Very recently we entered the liturgical season of Lent. Announced more through the marking of pancake Tuesday than the re-marking on Ash Wednesday, and the prevalence of bunnies in wrappers in supermarkets.

I thought I might dwell on the season for a moment or two.

Traditionally associated with the privation of something, the better to mark our reliance on the divine and acknowledge our shortcomings; Lent is the precursor to the main Christian celebrations of Easter. Noting our shortcomings is interesting. The earliest notions of this idea expressed themselves in the Greek hamartia (ἁμαρτία) ‘missing the mark’. The ancients had a concept of appropriate behaviours which if deviated from was to miss the mark. These behaviours are the substance of your being yourself. In this they are intimately connected with notions of Truth and thereby of Beauty also. Reader you may want to flick back to previous musings to pick up that thread. 

Taking time to be introspective is a good thing, if and only if we do not become self-absorbed and what arises from the introspection is challenging us to be a better version of ourselves. If it is less than this, it tends to the self-pity that suggests the world owes us a living. Properly managed, the tradition of thoughtful reasoned introspection within the Christian tradition has equivalence with all of the other religious traditions. It seems then that it is a human attribute.

I wonder if over the 40 days of Lent that we might find time to really think clearly and thoughtfully about our motivations. The opportunity to take stock of what we are about and how we go about our business is worthwhile. But I wonder if there might also be some resolve to take up an action that influences only others and affects their experience of the world. It moves away from the ‘me’ centrism that parades itself as meaningful authenticity. 

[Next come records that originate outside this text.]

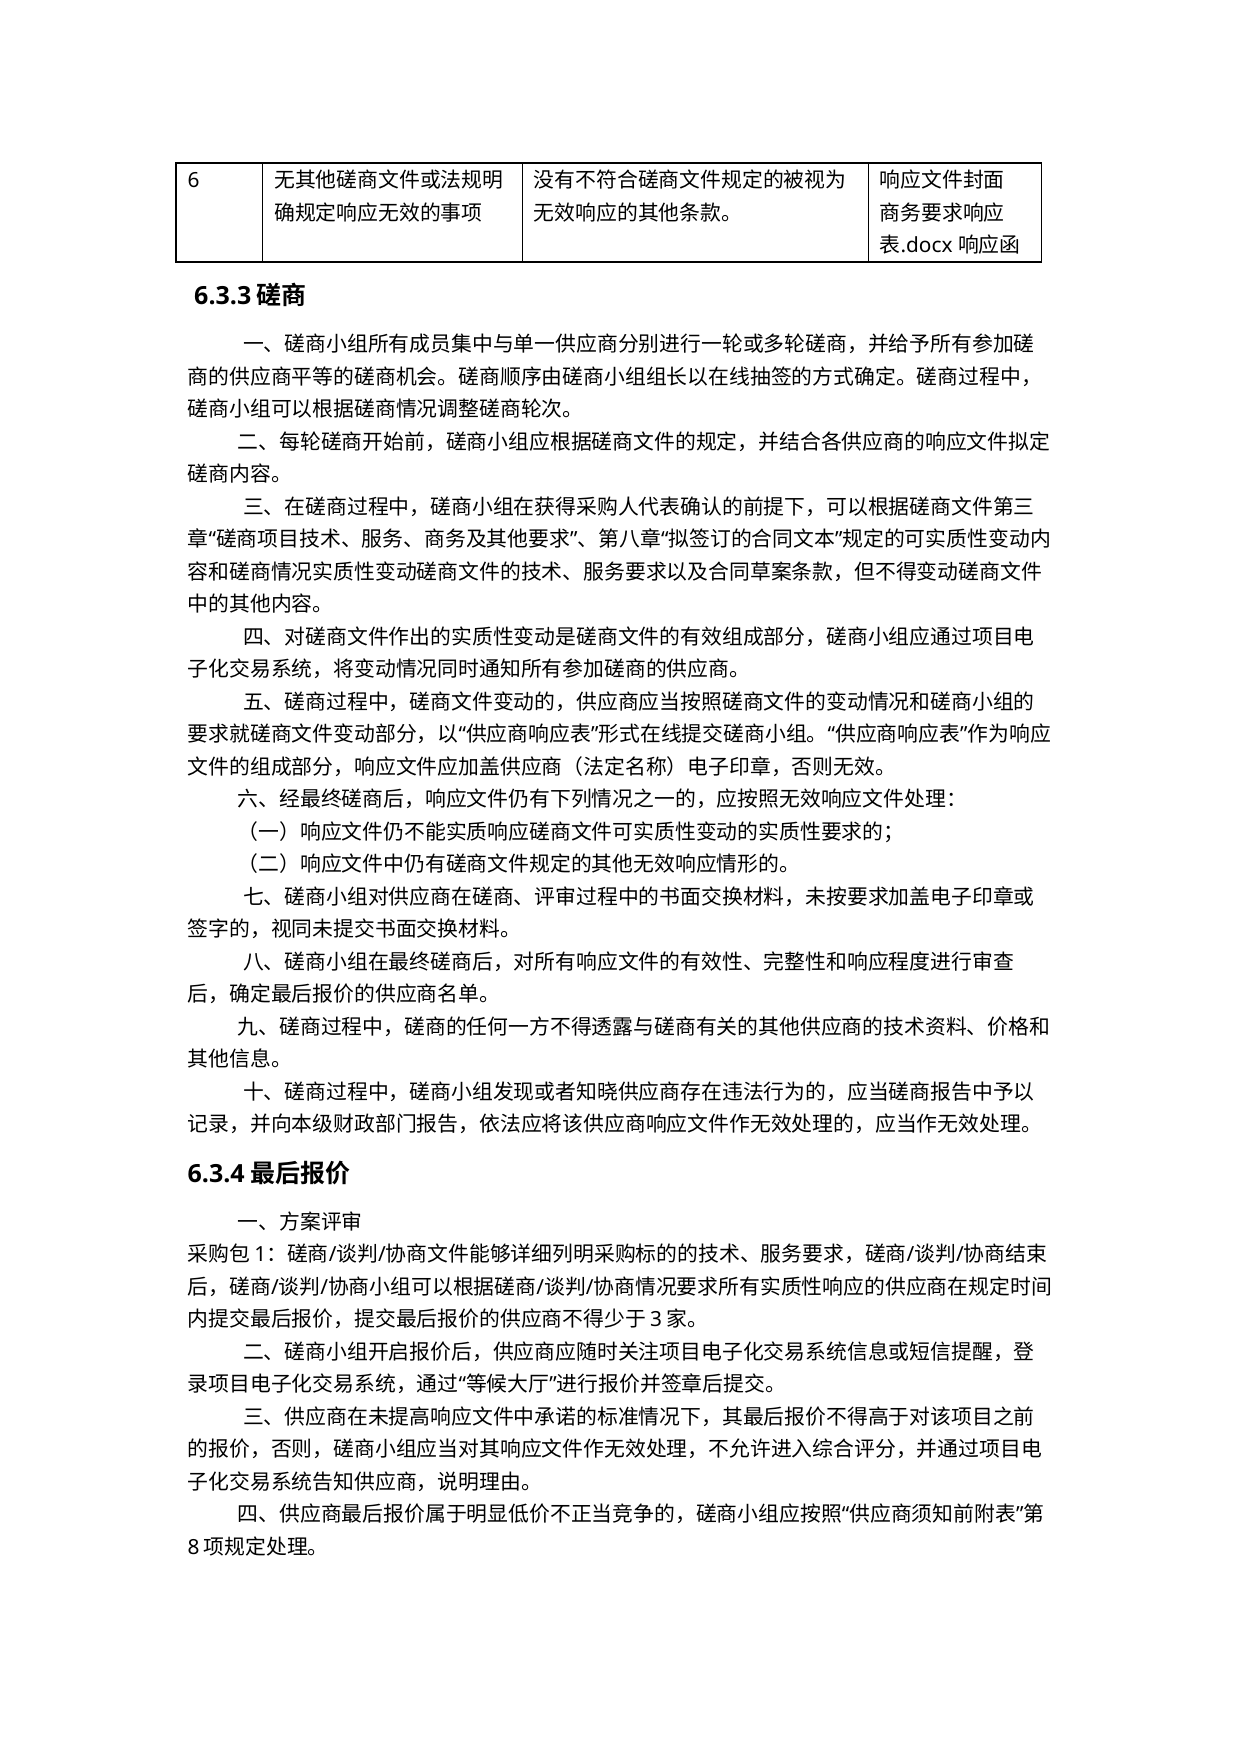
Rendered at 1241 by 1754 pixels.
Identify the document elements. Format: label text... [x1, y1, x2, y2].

text 十、磋商过程中，磋商小组发现或者知晓供应商存在违法行为的，应当磋商报告中予以记录，并向本级财政部门报告，依法应将该供应商响应文件作无效处理的，应当作无效处理。 [187, 1075, 1053, 1140]
text 七、磋商小组对供应商在磋商、评审过程中的书面交换材料，未按要求加盖电子印章或签字的，视同未提交书面交换材料。 [187, 880, 1053, 945]
text 三、供应商在未提高响应文件中承诺的标准情况下，其最后报价不得高于对该项目之前的报价，否则，磋商小组应当对其响应文件作无效处理，不允许进入综合评分，并通过项目电子化交易系统告知供应商，说明理由。 [187, 1400, 1053, 1498]
text 九、磋商过程中，磋商的任何一方不得透露与磋商有关的其他供应商的技术资料、价格和其他信息。 [187, 1010, 1053, 1075]
text 四、对磋商文件作出的实质性变动是磋商文件的有效组成部分，磋商小组应通过项目电子化交易系统，将变动情况同时通知所有参加磋商的供应商。 [187, 620, 1053, 685]
table_cell 无其他磋商文件或法规明确规定响应无效的事项 [263, 164, 522, 261]
text （一）响应文件仍不能实质响应磋商文件可实质性变动的实质性要求的； [187, 815, 1053, 848]
text 八、磋商小组在最终磋商后，对所有响应文件的有效性、完整性和响应程度进行审查后，确定最后报价的供应商名单。 [187, 945, 1053, 1010]
table_cell 6 [177, 164, 262, 261]
text 五、磋商过程中，磋商文件变动的，供应商应当按照磋商文件的变动情况和磋商小组的要求就磋商文件变动部分，以“供应商响应表”形式在线提交磋商小组。“供应商响应表”作为响应文件的组成部分，响应文件应加盖供应商（法定名称）电子印章，否则无效。 [187, 685, 1053, 783]
text （二）响应文件中仍有磋商文件规定的其他无效响应情形的。 [187, 848, 1053, 880]
text 一、方案评审 [187, 1205, 1053, 1238]
text 二、每轮磋商开始前，磋商小组应根据磋商文件的规定，并结合各供应商的响应文件拟定磋商内容。 [187, 425, 1053, 490]
text 采购包1：磋商/谈判/协商文件能够详细列明采购标的的技术、服务要求，磋商/谈判/协商结束后，磋商/谈判/协商小组可以根据磋商/谈判/协商情况要求所有实质性响应的供应商在规定时间内提交最后报价，提交最后报价的供应商不得少于3家。 [187, 1238, 1053, 1335]
text 6.3.4最后报价 [187, 1140, 1053, 1205]
table_cell 没有不符合磋商文件规定的被视为无效响应的其他条款。 [523, 164, 868, 261]
text 二、磋商小组开启报价后，供应商应随时关注项目电子化交易系统信息或短信提醒，登录项目电子化交易系统，通过“等候大厅”进行报价并签章后提交。 [187, 1335, 1053, 1400]
text 一、磋商小组所有成员集中与单一供应商分别进行一轮或多轮磋商，并给予所有参加磋商的供应商平等的磋商机会。磋商顺序由磋商小组组长以在线抽签的方式确定。磋商过程中，磋商小组可以根据磋商情况调整磋商轮次。 [187, 328, 1053, 425]
text 三、在磋商过程中，磋商小组在获得采购人代表确认的前提下，可以根据磋商文件第三章“磋商项目技术、服务、商务及其他要求”、第八章“拟签订的合同文本”规定的可实质性变动内容和磋商情况实质性变动磋商文件的技术、服务要求以及合同草案条款，但不得变动磋商文件中的其他内容。 [187, 490, 1053, 620]
text 四、供应商最后报价属于明显低价不正当竞争的，磋商小组应按照“供应商须知前附表”第8项规定处理。 [187, 1498, 1053, 1563]
text 6.3.3磋商 [187, 263, 1053, 328]
table_cell 响应文件封面 商务要求响应表.docx 响应函 [869, 164, 1041, 261]
text 六、经最终磋商后，响应文件仍有下列情况之一的，应按照无效响应文件处理： [187, 783, 1053, 815]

The Lenten focus is ostensibly on the ‘mea culpas’, but couldn’t it just as reasonably and helpfully be on finding opportunity to reconcile with others. The distribution of justice that starts with forgiving those who may have slighted us or asking for that forgiveness as the crossing of our own Rubicon toward redemption. The ultimate Redemptive act realised on Easter Sunday could be realised personally and relationally by us all if we take the chance and those chances pop up every day.

The keyboard warrior might sheath their weapon and consider the human being on the other end. The media story might be shared if it is genuinely social and then liked and reshared only if it edifies. Stories never lose in the retelling and there has never been a time of greater social and personal dislocation, but we don’t connect without a two-way process. We take time with the children to do this and to allow accountability to be transformational. The redemptive act needs a moment of enlightenment wherein those to be transformed recognise that what they did missed the mark. There is also a need to make amends. Talk is cheap, if bridges are to be built then there is a degree of effort to be expended that not only shows willing but contrition. It may all sound a little old fashioned, but it is not untrue.

We all make choices; we get some stuff wrong; we are all human. If we carry the mark of Cain it is because we miss the mark, we may not mean it but we do. There is no need to be tolerant of this nor accepting of it. To do so would be to settle for imperfection and not to mind that mistakes are made and feelings hurt. It is quite wrong to preach ‘resilience’ as you might see in much that abounds as advice. If resilience is understood as putting up with things, it is not a virtue, it may even mark the lack of it. I would suggest we preach resolve. The resolve to be better, to the relentless and restless pursuit of being a better version of ourselves. I don’t want the resilience to put up with the state of affairs, I want the resolve to make a difference. Having the humility to be contrite, the courage to forgive and the wisdom to make the world a better place seems to hit the mark?